Oh, OK. I guess I’m not done yet after all.
There is another question I get a lot: ‘Will there be “Witchfinder” / “Lobster Johnson” / “Hellboy and the B.P.R.D.” omnibus editions?’ And this I usually avoid answering if I can. The thing is, Mike Mignola and Scott Allie are proud of the omnibus editions they’ve made, and there is definitely the will to make more, but it’s always going to depend on whether the format is still viable years from now.

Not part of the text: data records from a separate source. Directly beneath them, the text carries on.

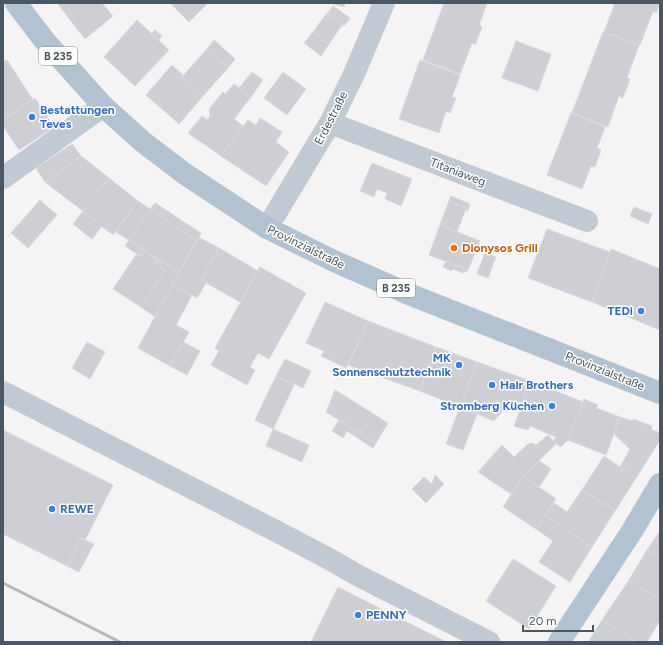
<svg xmlns="http://www.w3.org/2000/svg" width="663" height="645" viewBox="0 0 663 645" font-family="Figtree,sans-serif">
<rect width="100%" height="100%" fill="#f5f3f3"/>
<!-- building -->
<path fill="#cdcfd5" stroke="#d7d9de" d="M57 3H102L113 16 85 39Z
M170 3H208L189 22Z
M331 3H345L344 7Z
M444 3H487L479 25 482 27 475 45 472 43 460 74 423 60Z
M615 3H660L656 13 653 11 640 45 604 32Z
M333 6 350 18 344 26 327 14Z
M327 13 342 25 329 44 313 32Z
M137 20 169 50 135 86 104 57Z
M155 30 162 36 159 40 151 34Z
M313 32 329 44 321 56 304 43Z
M603 32 639 45 627 78 630 79 623 98 619 96 608 127 572 113Z
M214 40 235 59 228 68 207 49Z
M516 41 551 54 538 91 502 78Z
M207 49 228 68 203 96 182 77Z
M7 60 33 100 3 120V62Z
M420 60 460 75 452 97 456 98 450 113 446 111 439 133 399 119Z
M172 65 183 75 182 77 203 96 179 124 146 95Z
M252 72 263 80 251 97 239 88Z
M283 72 306 89 287 115 264 98Z
M234 84 251 97 234 119 243 126 221 156 188 133 202 116 207 120 210 116 209 109 223 92 225 94Z
M35 98 54 127 19 150 3 126V120Z
M571 113 605 127 597 148 601 150 595 167 591 166 582 189 547 175Z
M260 118 282 132 276 142 289 152 266 186 221 156 248 120 256 125Z
M72 144 81 156 45 182 36 168Z
M81 156 109 178 83 211 45 182Z
M372 163 412 179 401 206 385 199 387 193 377 189 374 197 360 191Z
M109 178 138 201 113 235 83 211Z
M451 196 470 204 468 211 465 210 466 208 449 201Z
M40 200 57 215 28 248 11 233Z
M138 201 150 209 129 240 116 232Z
M449 201 466 208 457 232 440 225Z
M155 203 201 233 197 241 150 209Z
M634 207 652 214 648 224 630 216Z
M150 209 197 241 179 273 129 240Z
M83 211 102 226 92 239 73 224Z
M440 225 480 241 468 270 429 255Z
M547 229 610 252 592 302 528 278Z
M198 237 219 248 201 280 206 283 197 298 172 285Z
M129 240 145 251 142 255 137 254 125 246Z
M219 248 258 271 240 302 201 280Z
M611 249 660 269V330L592 302Z
M145 251 158 260 156 264 165 270 141 307 113 289 136 255H142Z
M485 253 496 257 488 278 477 274Z
M158 260 179 273 155 317 141 307 165 270 156 264Z
M446 261 468 270 463 273 453 269 452 271 443 267Z
M260 267 306 293 269 359 258 353 250 367 255 370 247 385 211 365 219 351 215 348Z
M172 285 192 295 176 325 189 332 170 366 138 348Z
M325 302 368 321 346 368 321 356 324 351 306 343Z
M368 321 436 347 420 391 348 365Z
M87 342 105 352 90 379 72 368Z
M183 342 200 351 187 375 170 366Z
M436 347 477 362 460 407 420 391Z
M285 359 311 371 303 388 276 376Z
M477 362 531 381 522 404 512 401 494 421 460 407Z
M276 376 294 385 273 429 255 420Z
M531 381 583 402 568 440 561 447 553 441 556 437 530 426 528 430 514 426Z
M335 390 372 413 360 433 326 412Z
M584 399 598 405 596 408 620 417 606 455 568 440Z
M460 407 477 414 463 450 446 444Z
M372 413 388 423 376 443 360 433Z
M620 417 633 421V419L652 426 651 429 659 433 660 440 636 478 620 467 630 449 614 434Z
M339 420 376 443 373 448 347 431 343 438 332 431Z
M273 429 309 445 302 462 266 446Z
M3 430 113 485 85 540 81 538 67 566 3 534Z
M548 435 556 444 523 476 511 494 478 472 502 445 514 457 528 444 532 443 536 445Z
M604 456 636 478 615 511 582 490Z
M539 461 551 469 539 487 523 476Z
M435 475 444 484 426 503 412 489 424 477 432 484Z
M523 476 556 499 536 529 503 507Z
M582 490 615 511 592 547 545 515 554 503 567 512Z
M545 515 592 547 570 582 539 562 553 541 536 529Z
M660 531V559L647 550Z
M81 538 94 544 79 572 67 566Z
M647 550 660 559V600L629 580Z
M513 559 556 586 529 629 486 601Z
M629 580 660 600V620L647 642H636L602 620Z
M338 587 446 642H311Z
M602 620 636 642H588Z"/>
<g fill="none" stroke-linecap="round" stroke-linejoin="round">
<!-- minor -->
<path stroke="#c1cad2" stroke-width="22" d="M330 123 587 221
M3 178 103 106
M267 228 330 123 354 74 384 3
M3 392 276 531 331 560 357 575 489 642"/>
<!-- major -->
<path stroke="#b3c2d1" stroke-width="22" d="M16 3 44 40 103 106 143 142 185 174 267 228 334 261 411 295 660 393
M559 642 632 531 660 484"/>
<!-- rail -->
<path stroke="#b5b8bd" stroke-width="3" d="M3 583 120 642"/>
</g>
<!-- markers -->
<g fill="#3f7fe0" stroke="#fff" stroke-width="1.5">
<circle cx="32" cy="117" r="4"/>
<circle cx="641" cy="311" r="4"/>
<circle cx="459" cy="365" r="4"/>
<circle cx="492" cy="385" r="4"/>
<circle cx="552" cy="406" r="4"/>
<circle cx="52" cy="509" r="4"/>
<circle cx="358" cy="615" r="4"/>
</g>
<circle fill="#e8710a" stroke="#fff" stroke-width="1.5" cx="454" cy="248" r="4"/>
<g text-anchor="middle" stroke-width="3" stroke-linejoin="round" paint-order="stroke">
<!-- shield labels -->
<g fill="#fff" stroke="#808990" stroke-width="1">
<rect x="39" y="47" width="38" height="18" rx="3"/>
<rect x="377" y="279" width="38" height="18" rx="3"/>
</g>
<g font-size="11" font-weight="bold" fill="#4a5661">
<text x="58" y="60">B 235</text>
<text x="396" y="292">B 235</text>
</g>
<!-- shop labels -->
<g font-size="12" font-weight="bold" fill="#366cbe" stroke="#fff" text-anchor="start">
<text x="40" y="114">Bestattungen<tspan x="40" dy="14">Teves</tspan></text>
<text x="633" y="315" text-anchor="end">TEDi</text>
<text x="451" y="362" text-anchor="end">MK<tspan x="451" dy="14">Sonnenschutztechnik</tspan></text>
<text x="500" y="389">Hair Brothers</text>
<text x="544" y="410" text-anchor="end">Stromberg Küchen</text>
<text x="60" y="513">REWE</text>
<text x="366" y="619">PENNY</text>
</g>
<!-- street labels -->
<g font-size="12" fill="#4a5661" stroke="#fff">
<text transform="translate(331 118) rotate(-63)" y="4">Erdestraße</text>
<text transform="translate(458 172) rotate(21)" y="4">Titaniaweg</text>
<text transform="translate(306 247) rotate(26)" y="4">Provinzialstraße</text>
<text transform="translate(605 371) rotate(22)" y="4">Provinzialstraße</text>
</g>
<!-- food labels -->
<g font-size="12" font-weight="bold" fill="#c56008" stroke="#fff" text-anchor="start">
<text x="462" y="252">Dionysos Grill</text>
</g>
</g>
<!-- border -->
<rect width="663" height="645" fill="none" stroke="#4a5661" stroke-width="8"/>
<!-- scale -->
<path d="M523 625v6h70v-6" fill="none" stroke="#4a5661" stroke-width="2"/>
<text x="529" y="625" font-size="12" fill="#4a5661" stroke="#ffffff" stroke-width="3" paint-order="stroke">20 m</text>
</svg>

And none of these stories have ended yet. “Lobster Johnson” has only covered years 1932 to 1937 of his career. There’s still mileage there for more books. I mean, of all the series running now, I think it’s the title most likely to go to omnibus editions next and it is clearly still several years away from happening at least.Continued below
Sir Edward Grey’s story in “Witchfinder” spans many more years. From 1879 to 1889 he was in service to Queen Victoria and so far we’ve only covered up to 1882. I imagine you could easily fill several omnibuses covering that period of his life alone, but then he joins the Silver Lantern Club (where he meets Sarah Jewell) and adventures with them until 1908. That’d make a hell of a series, and I bet that series’d make some nice omnibuses too. Oh, then he hunts the Heliopic Brotherhood of Ra in New York and Chicago from 1914 to 1916. (Old Sir Edward sounds awesome, by the way. He chased a ‘curious, amphibious, horse-like creature’ from Central Park to the Hudson. He was quite the celebrity.) Seriously, we’ve seen the tip of the iceberg when it comes to Sir Edward. And that’s not even covering his time as an undead sorcerer.
As for “Hellboy and the B.P.R.D.,” that’s pretty open. It basically spans 1952 to 1993. No, I don’t think every year in there is going to get filled in—I expect time jumps at some point—but like all other omnibuses, I expect that if we get omnibuses at all, it’ll be at the end of a story cycle. Right now, the ‘Occult Cold War’ is just beginning, and I don’t think it’ll end anytime soon. When it does though, I reckon it’d make a nice collection of omnibuses.
As for everything else—and there is a lot of everything else—maybe we’ll start to see omnibuses that are based on thematic connections more than series connections. “Sledgehammer 44” doesn’t fit alongside anything right now, but perhaps it’d go well with some other World War II stories, like “Rasputin: The Voice of the Dragon.”
But don’t expect random stories to get slapped together into an omnibus just because together they’d fill a book. The Hellboy Universe has never done that. It’s part of what makes the omnibus collections feel so cohesive and special. They don’t half-ass these things.
1 There was one tiny error in the chronology. “Born Again,” the short story at the beginning of Volume 2, should have been collected in Volume 1, right after “Another Day in the Office” and before “Plague of Frogs.”
2 Once a series has been collected into omnibus format, the trades are not reprinted. This is why the “1948” and “Being Human” trades are unnumbered, and why reprints of “1946” and “1947” removed the numbering on their spines post 2011. New readers would have been confused by the apparently missing 12 volumes.
3 The exception being Duncan Fegredo’s “Darkness Calls,” “The Wild Hunt,” and “The Storm and the Fury,” which were collected back to back so as to optimize the reading experience.